Nature ハイライト

遺伝:トランスポゾンを飼い慣らす

Nature 429, 6989

「動く遺伝子」、すなわちレトロトランスポゾンは自律性の遺伝因子で、ヒトなどの動物ゲノムでかなりの割合を占めている。レトロトランスポゾンは、本物の遺伝子の発現を調節してゲノム全体を「きめ細かく調整」している可能性があり、上手に利用すればバイオテクノロジーの便利な道具として使えるかもしれない。今週号ではこれに関する2本の論文が掲載されている。 1編めの論文で、J S HanたちはヒトDNAの17%を占めるLINE-1(L1)因子に着目した。L1は広く分布してはいるが、その配列は何らかの理由により細胞の遺伝子読みとり装置では完全な複製が難しいため、移動の効率が非常に低くなっている。この奇妙な特性のために、ゲノムのどんな領域においても、L1因子があると遺伝子の発現は抑制される。
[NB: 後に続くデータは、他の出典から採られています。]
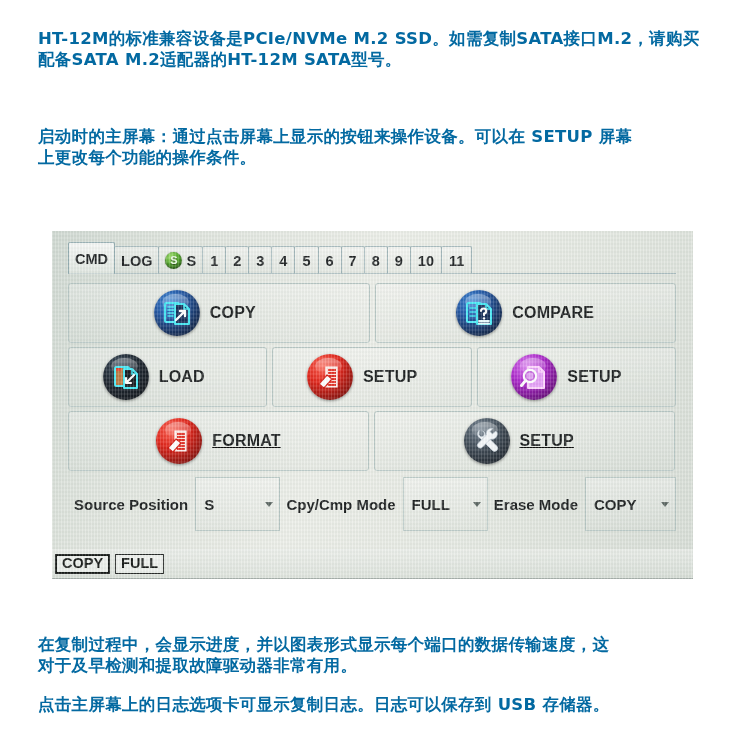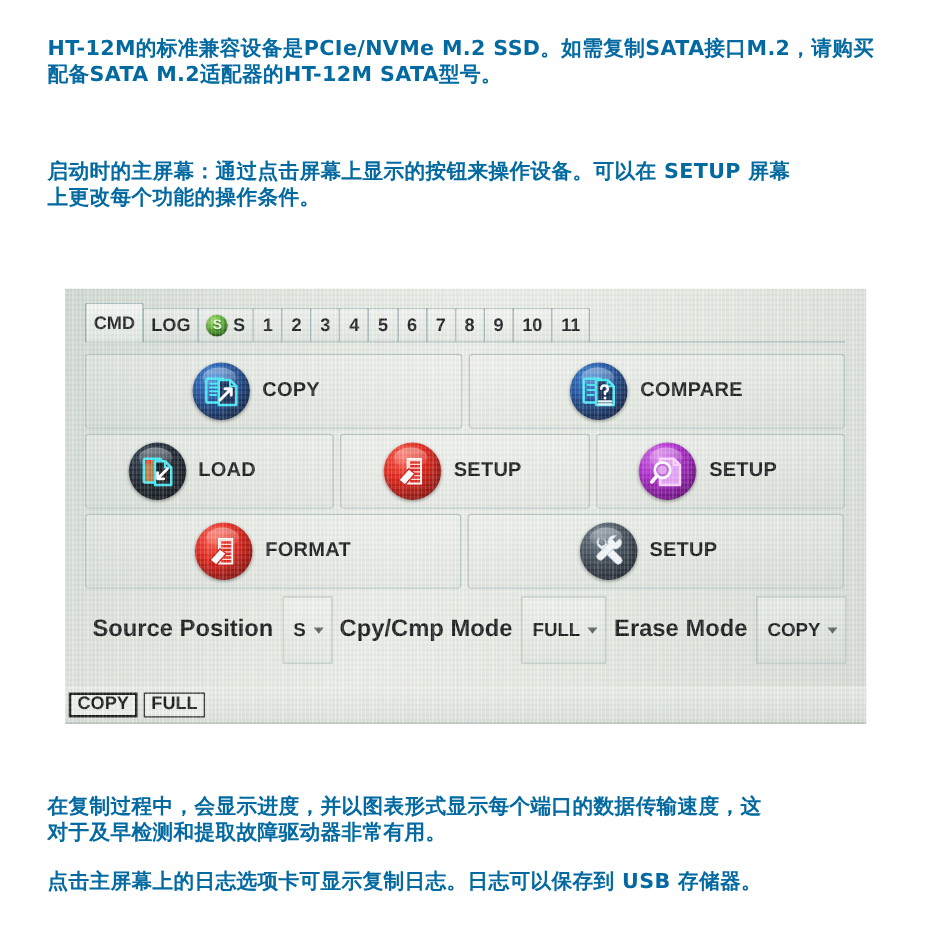"FORMAT" #btn-row-3 { text-decoration: none -> underline }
このことから、HanたちはL1因子の分布によってゲノム全体の活動が調節されているのではないかと考えている。L1因子はゲノムに散らばるがらくたのようにも見えるが、進化の道筋に大きな影響を及ぼしてきたのかもしれない。 2編めの論文でHanとJ D Boekeは、活発な合成L1を作ることによって、L1因子の読みとりにくさを克服する方法を示している。この合成L1因子は、天然のL1因子に比べ200倍も効率的に自己複製し、ゲノム中を動き回る性質をもつ。この性質は、ゲノム操作の有効な手段となるかもしれない。